Number 3 shared a room with her baby brother until BO emerged (hers not his), then shared with her older sister ever since.
Now they each want their own, personal mess.
Let the wild rumpus room switch-a-roo begin:
Kid3 gets college girl’s space; Kid2 goes to Boy’s room; Boy gets the largest bedroom with a loft and double closet. Why? We don’t know, except he wants the loft and the girls want out. And apparently he needs all that extra closet space for the three outfits he wears over and over again, between the nasty-ass smelly uniforms he ball-sweats in every day of the week and never washes – “for good luck.”
Kid2 will be leaving for college next year, so she gets the smallest room, which was Boy’s. She is desperately awaiting peeling the life-size Derek Jeter fathead off the wall, being the only woman in America who (is not a Boston Fan and) doesn’t want the Yankee in her bedroom.
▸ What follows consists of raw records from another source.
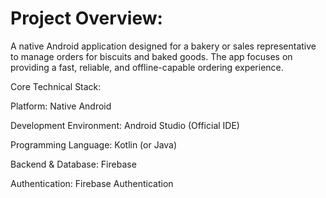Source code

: # Project Overview: 
A native Android application designed for a bakery or sales representative to manage orders for biscuits and baked goods. The app focuses on providing a fast, reliable, and offline-capable ordering experience.

Core Technical Stack:

Platform: Native Android

Development Environment: Android Studio (Official IDE)

Programming Language: Kotlin (or Java)

Backend & Database: Firebase

Authentication: Firebase Authentication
Kid3 finally gets her first choice: a rarity for the middle, forgotten child, and had college girl’s crap packed into crates and pushed into the hall with an hour’s notice.
Boy is thrilled: loft, desk, closets, shelves, and painting everything orange: EVERYTHING. He, unlike his sister, is anxiously awaiting Derek Jeter’s arrival. And we’re okay with that.
Kid1? She’s couch surfing, helping the bedroom reno while she’s home, and not the least bit sad about giving one last hand-me-down to her little sister. For the first time, neither are we.